The Mother Of All Demos

In a last ditch effort to convince the world to take notice, Engelbart and his group applied to give a special presentation at the 1968 Joint Computer Conference. This was a make or break gamble. The presentation involved a huge 20-screen video projector. Live video and computer links were set up using microwave dishes - really advanced and expensive technology for the time.

The presentation was a stunning tour de force of technology. The presentation showed a windowed display with text and graphics freely mixed. There was also a live video window which allowed what we would now call video conferencing.

The technology was so impressive that it is possible that many of the audience may have missed the real point of the demonstration - humans working with computers in a completely new way so as to enhance their ability to organize information, solve problems and communicate.

The audience must surely have come away realizing for possibly the first time the potential of the technology that they were involved with. Alan Kay, the man we most often think of as responsible for the interactive computing environment we call the GUI, was in the audience. He thought that Engelbart was like Moses opening the Red Sea. An prophet of biblical stature doing things that we still only dream about today. Engelbart had demonstrated the principles of personal computing and workgroup computing at a time when most of the computing world thought that punched cards were the way to do things.

The presentation was a success but it had little immediate effect. Engelbart must have been saddened and mystified as to why the world did not want his advanced systems that so clearly enhanced the human ability to think and organise information. In retrospect the reason is easy to see. The hardware that Engelbart's system needed was just far too expensive. Not only was it too expensive at the time but it seemed unlikely that it would ever be cheap enough to be used to create personal workstations.

 

Later a number of Engelbart's colleagues moved to Xerox PARC to work on the Xerox Star project. This is the system that is usually quoted as being the first personal workstation. The Xerox Star then led on directly to the Apple Mac and to the dominant GUI of modern times, i.e. Windows.

> _Exercise_
Answer these questions from the Mother of All Demos excerpt:
1. At which conference did Engelbart and his group give their special presentation?
2. Who in the audience likened Engelbart to Moses opening the Red Sea?
3. What project did several of Engelbart's colleagues later join at Xerox PARC?
The lines after this are separate material and are not part of the excerpt.

> _Information supplied_
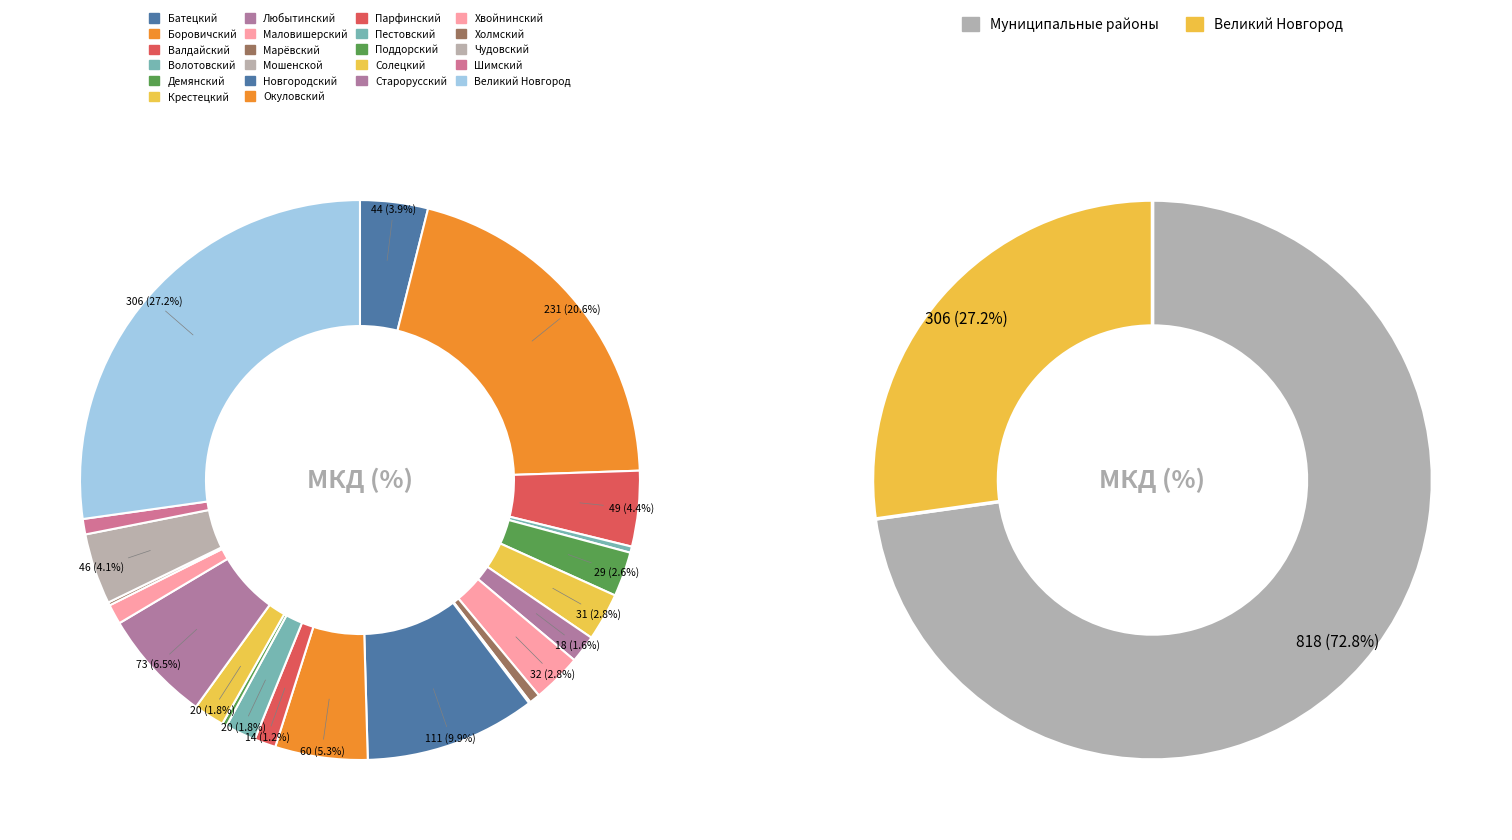

What percentage is the Парфинский slice, to the nearest percent?

1%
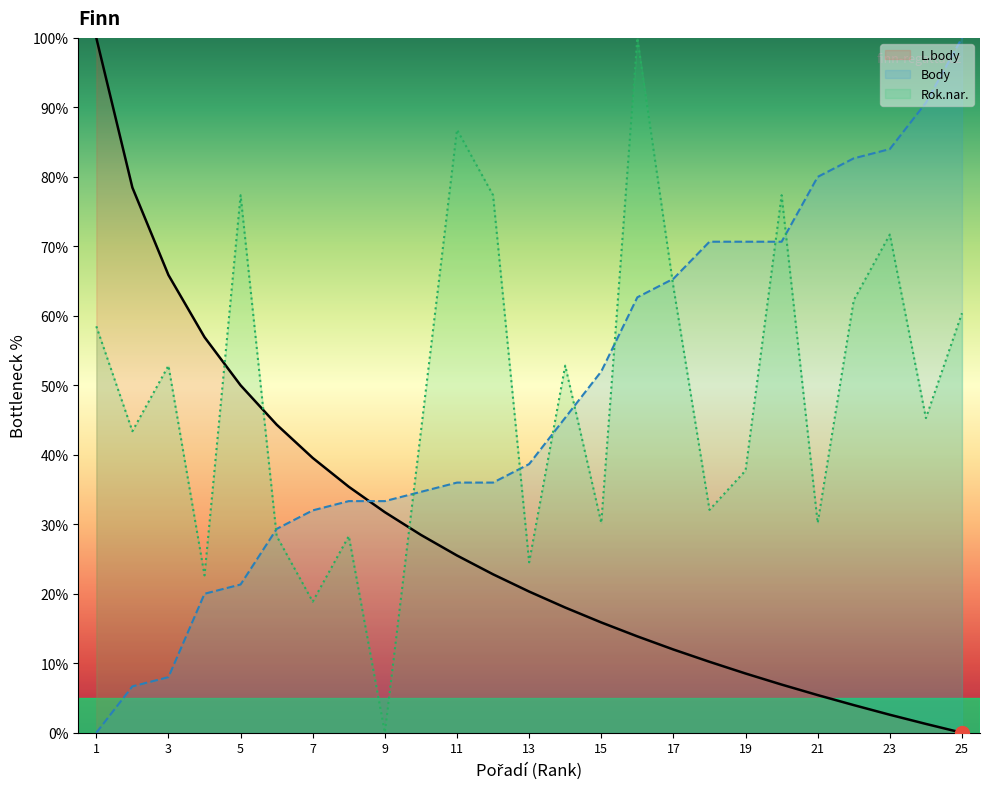

Is the value of Body at 15 greater than the value of Rok.nar. at 25?

No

> _Response for this exercise_
1. The 1968 Joint Computer Conference.
2. Alan Kay.
3. The Xerox Star project.